* **Text for analysis**:

━━━━━━

Feature Request: Embed cover art into concat audio file

leoncvlt / blinkist-scraper

📚 Python tool to download book summaries and audio from Blinkist.com, and generate some pretty output

191 stars 35 forks source link

Feature Request: Embed cover art into concat audio file #16

Closed itsbrex closed 4 years ago

itsbrex commented 4 years ago

First, thanks for this! This is great.

Wondering tho if it'd be possible to embed the album art into the .m4a file, or even (maybe both?) download the linked jpeg file in the HTML output file created into the containing folder?

rocketinventor commented 4 years ago

Hi @itsBREX!

I had in mind from before to add some code to add "Album" and "Genre" tags, so I could probably take care of this as well.

How does this look for you: Blinkist Cover: 1_1 aspect ratio @ 470px

This a 470² px image with a 1x1 aspect ratio. The full list of sizes is 130, 250, 470, 640, 1080, and 1400. This is the same image used by https://www.blinkist.com/en/nc/library and https://www.blinkist.com/en/books/[book-slug]

The one in the HTML file looks like this:

This is the 3x4 aspect ratio at 640px's.

iTunes uses 600 x 600 for its own files, but limits the display size for other files at 400 x 400, so somewhere around that size should be good. 3x4 aspect ratio is more common for MP3's, I think.

generally, the 'standard' for album art in iTunes is 600 x 600 pixels. The reason your scanned artwork doesn't look as good as downloaded artwork (in front row), is that iTunes downsamples all manually added artwork to 400x400 pixel images for use in coverflow, no matter what the original size of the picture was.

━━━━━━

* **Entries supplied**:
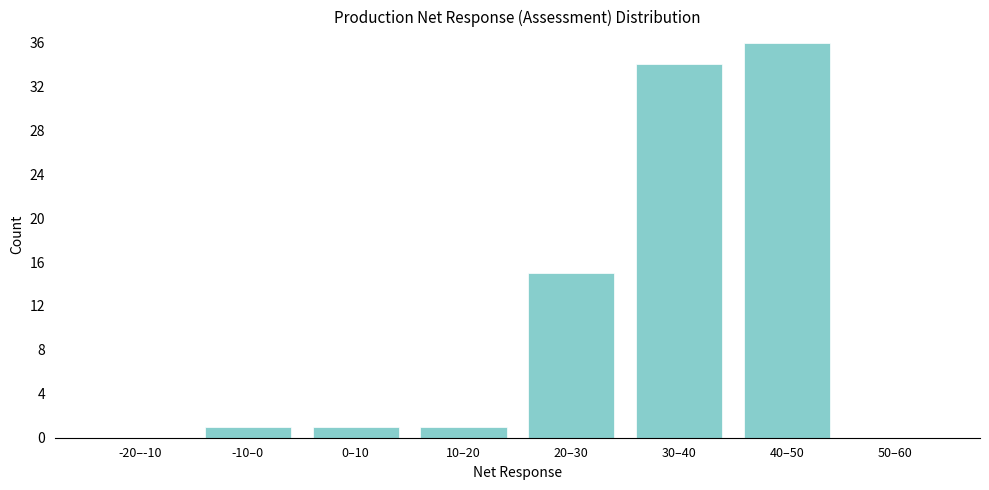

Reading left to right, list all the values displayed in this chart.

-20–-10=0	-10–0=1	0–10=1	10–20=1	20–30=15	30–40=34	40–50=36	50–60=0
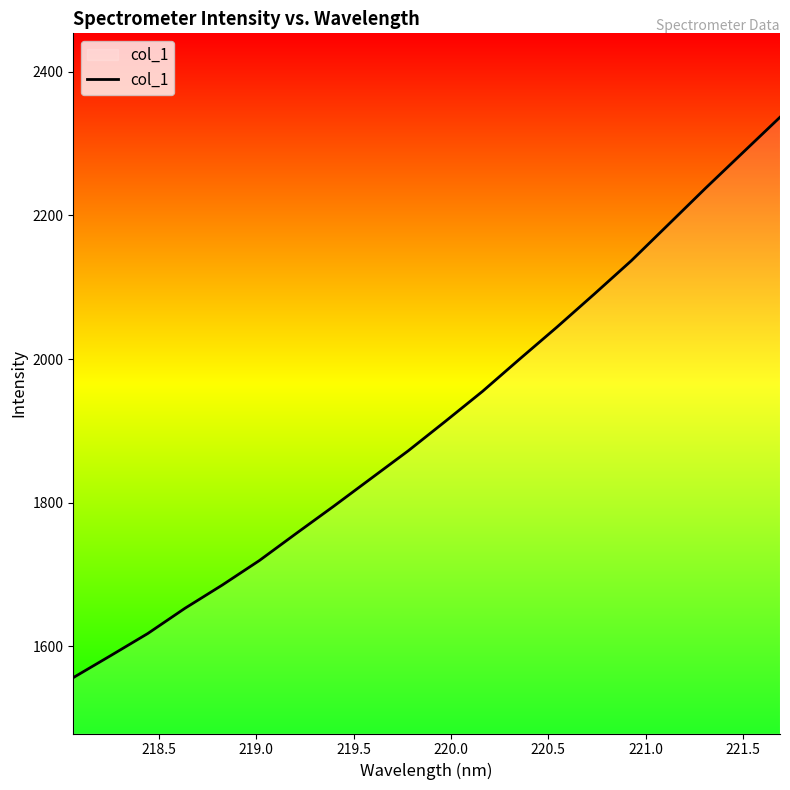

What is the difference between the maximum and minimum values?

780.4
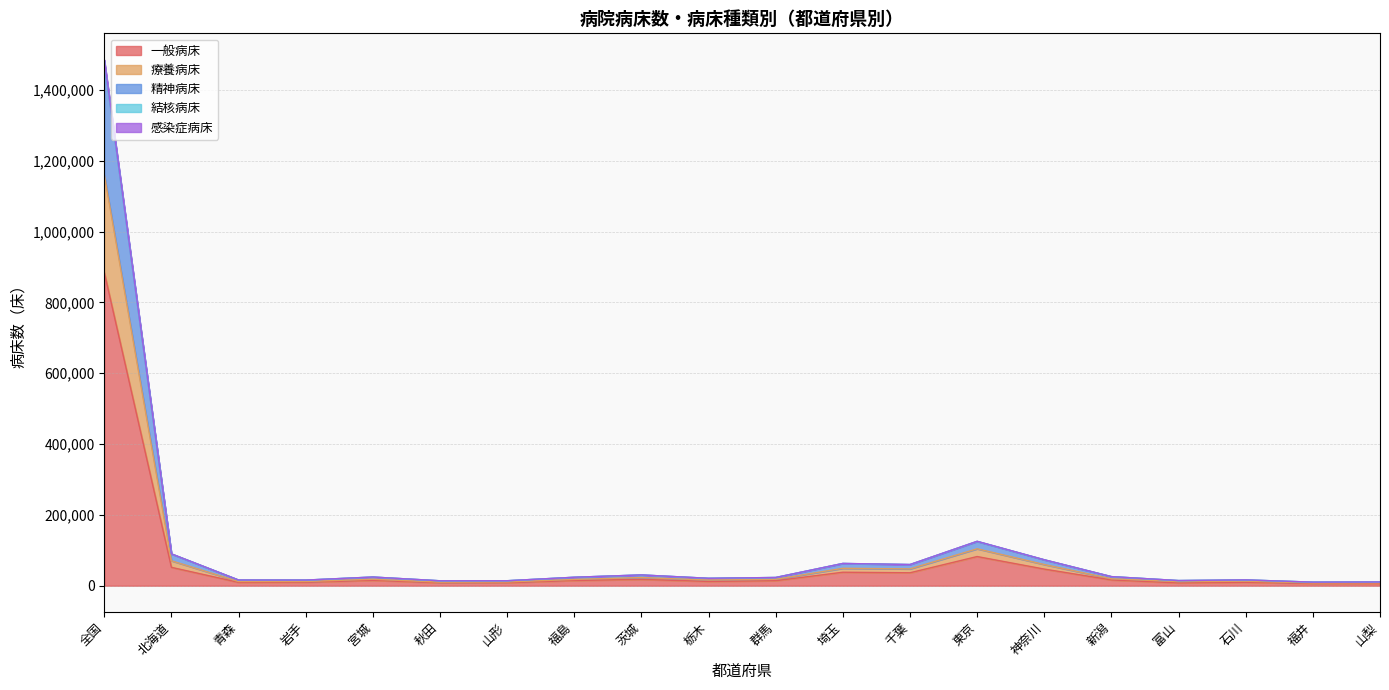

What is the difference between the highest and lowest values at 茨城?

12603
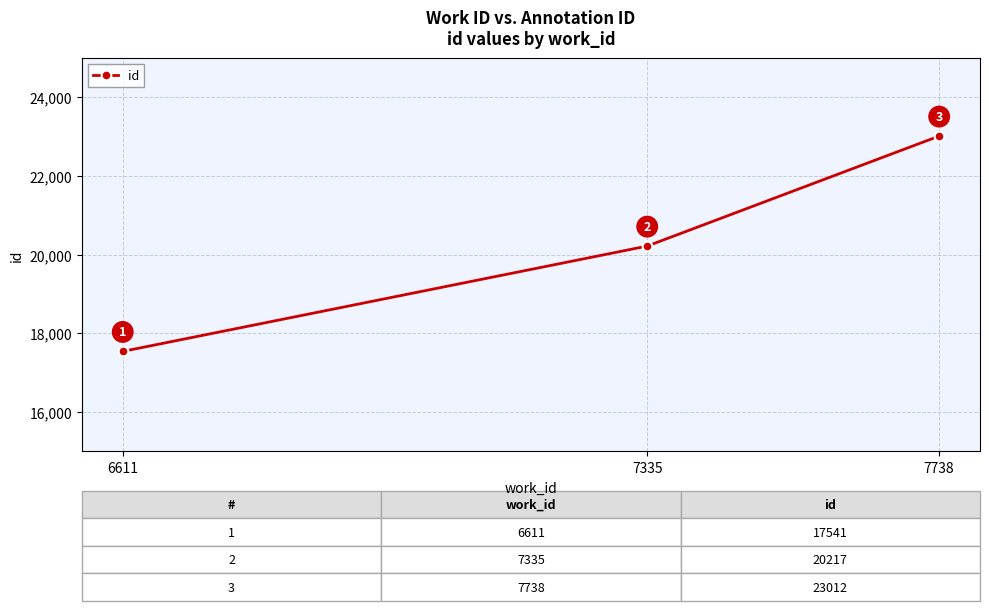

Is it true that the value at 7738 is 23012?

True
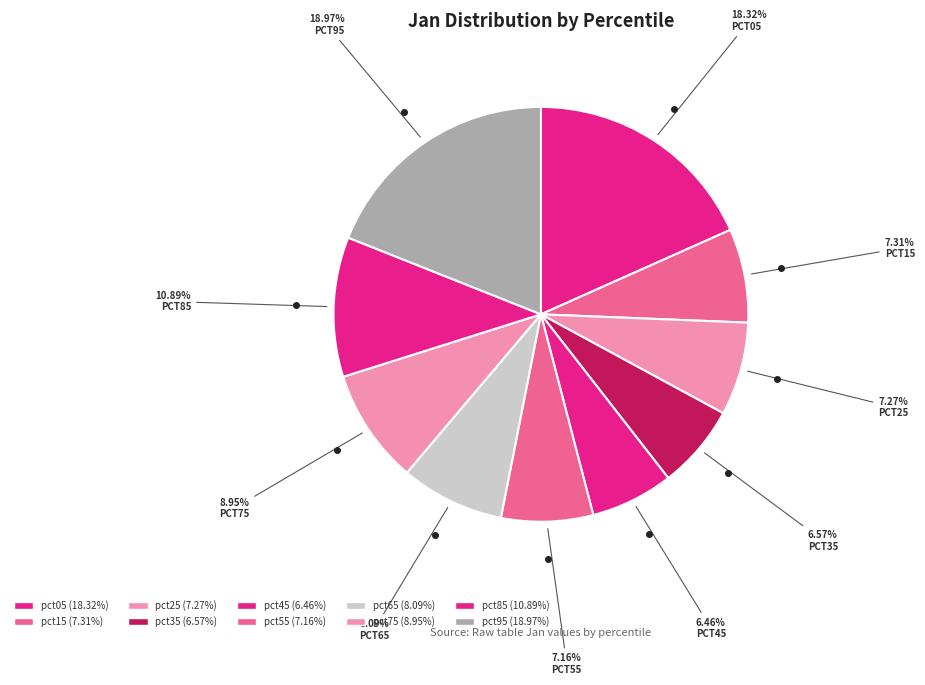

To the nearest percent, what percentage of the pie is pct45?

6%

━━━━━━

* **To do**: Return, word for word, the part of the issue thread above about embedding cover art that opens with the words containing "Feature Request: Embed cover art into concat audio file #16" and closes with "Hi @itsBREX!".

* **Output for this task**:
Feature Request: Embed cover art into concat audio file #16

Closed itsbrex closed 4 years ago

itsbrex commented 4 years ago

First, thanks for this! This is great.

Wondering tho if it'd be possible to embed the album art into the .m4a file, or even (maybe both?) download the linked jpeg file in the HTML output file created into the containing folder?

rocketinventor commented 4 years ago

Hi @itsBREX!